Maroko, zemljo obećana

Un pot à moi, je peux pas vous dire son nom, a embarqué par relation sur le bateau comme garçon de cabine. Dieu lui a pas accordé la beauté physique, mais tout de même il est juste, on va réaliser ça dans la strophe suivante. En pleine mer, quelque jours après, l’équipage a pigé que le garçon en question avait pas encore cassé la cruche, alors ils ont décidé de lui payer une bonne pute marocaine dans le port suivant du Maroc. Maroc, Maroc! Maroc, Maroc! Quand ils lui ont ramené la nana, le matelot arrivait à peine à respirer, dans ce petit lit de la cabine il s’est débrouillé étonnamment vite, sa baise faisait trembler tout le bateau, plus que le mistral fort qui soufflait cet après-midi-là. Les matelots se sont pressés devant le trou de la serrure pour voir comment la pute verse des larmes de joie.
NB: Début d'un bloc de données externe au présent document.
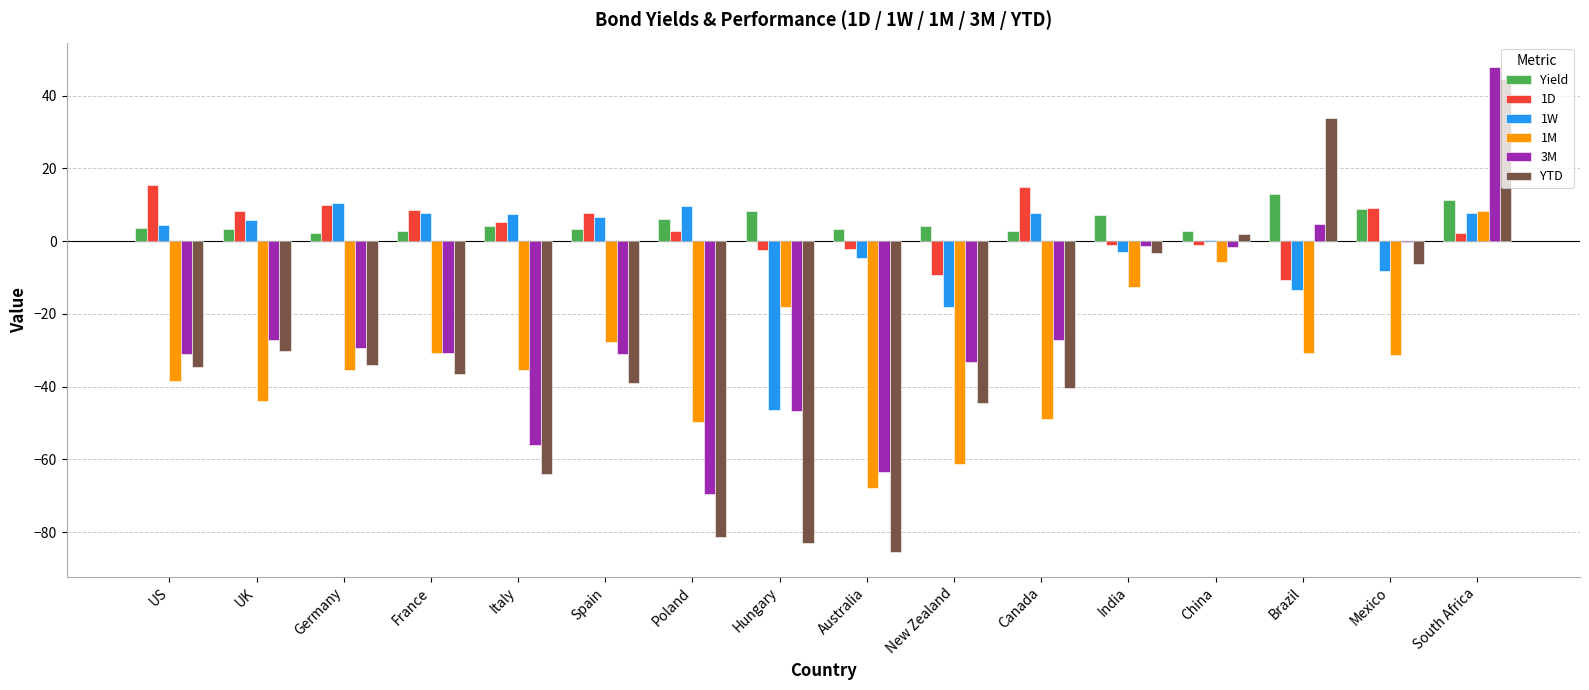

True or false: 1M has a value of -38.4 at US.

True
Mais on devait quitter le Maroc, telle est la vie des matelots, triste était le garçon de cabine, son cœur flottait sur les vagues comme un poisson volant solitaire. Les matelots se sont mis à le chambrer, le port suivant était Kardeljevo, et ils ont convenu de lui dire qu’on retournait au Maroc. Ils sont entrés dans le port de Kardeljevo, en attendant avec une douce impatience, le matelot pouvait pas arrêter sa main droite. Quand ils ont atteint la côte, le matelot s’est dit: «C’est Maroc!», puis s’est penché pour baiser le sol en disant: «Maroc, Maroc, Maroc! Maroc, pays promis!» Maroc, Maroc, Maroc! Mais c’était – Kardeljevo.